# My Max



## alexburke21 (Aug 19, 2002)

Not too many Maxima's make it up here...

Maxima's ROCK!

Unfortunately cardomain wasn't cooperating so I had to link it to page three...

http://www.cardomain.com/memberpage/439683/3


----------



## mzanubis (Feb 19, 2003)

i love it. way to represent the maximas. :thumbup:


----------



## Radioaktiv (Feb 12, 2004)

wow...
you









me


----------



## RBI*04 (Sep 10, 2004)

Radioaktiv said:


> me
> [img.]http://www.nissanforums.com/attachment.php?attachmentid=1138&stc=1[/img]


he has 4 lugnuts on his front wheels 

j/k


----------



## Radioaktiv (Feb 12, 2004)

RBI*04 said:


> he has 4 lugnuts on his front wheels
> 
> j/k


yeah yeah
my lug is stripped and needs to be replaced
im just waiting for my brembo rotors to come, then I'll fix it

<sheesh>


----------



## alexburke21 (Aug 19, 2002)

Woah, talk about evil twins... yours is just lowered and actually has an sr20, nice and clean.

▸ **WHAT IS NEEDED**:
Answer these questions about the thread on Maxima cars:
1. According to alexburke21's first post, why did he link to page three of the cardomain site?
2. What is Radioaktiv waiting for before fixing his stripped lug?
3. In the last post of the thread, what engine is the car called "yours" said to have?
The rows are separate material.

▸ **INFORMATION SUPPLIED**:

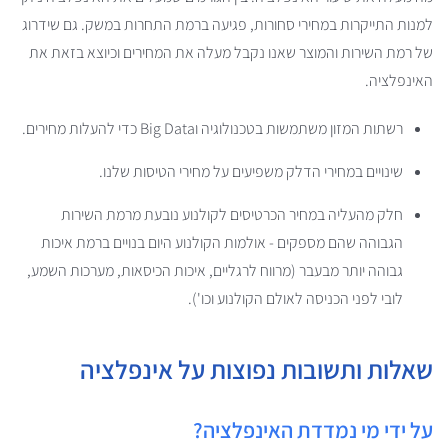
למנות התייקרות במחירי סחורות, פגיעה ברמת התחרות במשק. גם שידרוג
של רמת השירות והמוצר שאנו נקבל מעלה את המחירים וכיוצא בזאת את
האינפלציה.
רשתות המזון משתמשות בטכנולוגיה וBig Data כדי להעלות מחירים.
שינויים במחירי הדלק משפיעים על מחירי הטיסות שלנו.
חלק מהעליה במחיר הכרטיסים לקולנוע נובעת מרמת השירות
הגבוהה שהם מספקים - אולמות הקולנוע היום בנויים ברמת איכות
גבוהה יותר מבעבר (מרווח לרגליים, איכות הכיסאות, מערכות השמע,
לובי לפני הכניסה לאולם הקולנוע וכו').
שאלות ותשובות נפוצות על אינפלציה
על ידי מי נמדדת האינפלציה?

▸ **OUTPUT FOR THIS EXERCISE**:
1. Cardomain wasn't cooperating.
2. His Brembo rotors to come.
3. An sr20.